Thomas Bushnell BSG <t...@becket.net> writes:

> I will say that the bug in unstable is at the very least a serious UI
> bug.

I think the way that MIT Kerberos handled this transition is not really
going to work well in combination with AFS.  They seem to have approached
it from the perspective that AFS is just one more application that needs
to stop using DES and AFS sites will distribute their own krb5.conf, but
it's a fairly significant one and distributing one's own krb5.conf isn't
as common in these days of distributions.

AFS doesn't really have a lot of ground to stand on -- it should have been
off DES years ago -- so I'm not sure how much complaint to make, but I'm
not very happy with how this is currently going.

Heimdal special-cased AFS, which certainly from AFS's perspective is a
better approach.

> If the problem is that afs keys are using over-weak encryption, the
> error message the user sees when they type "aklog" could surely be
> better than saying "unknown error" with a big negative number, and the
> kdc log saying that the principal simply doesn't exist.
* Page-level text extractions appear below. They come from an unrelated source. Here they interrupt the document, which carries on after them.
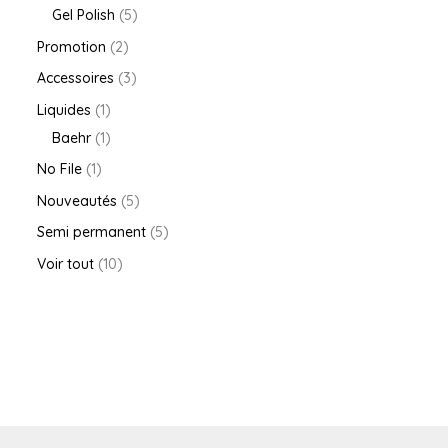
Gel Polish
5
Promotion
2
Accessoires
3
Liquides
1
Baehr
1
No File
1
Nouveautés
5
Semi permanent
5
Voir tout
10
This is the standard com_err problem.  com_err is a good idea in theory,
but AFS uses a separate com_err library because the standard com_err can't
cope with AFS error codes, which means that aklog has a hard time loading
all the error tables properly.  I think this is fixed in OpenAFS 1.5, and
may even be in 1.4.12.

Of course, all that will do is just get you to the principal doesn't exist
error that the KDC log is reporting.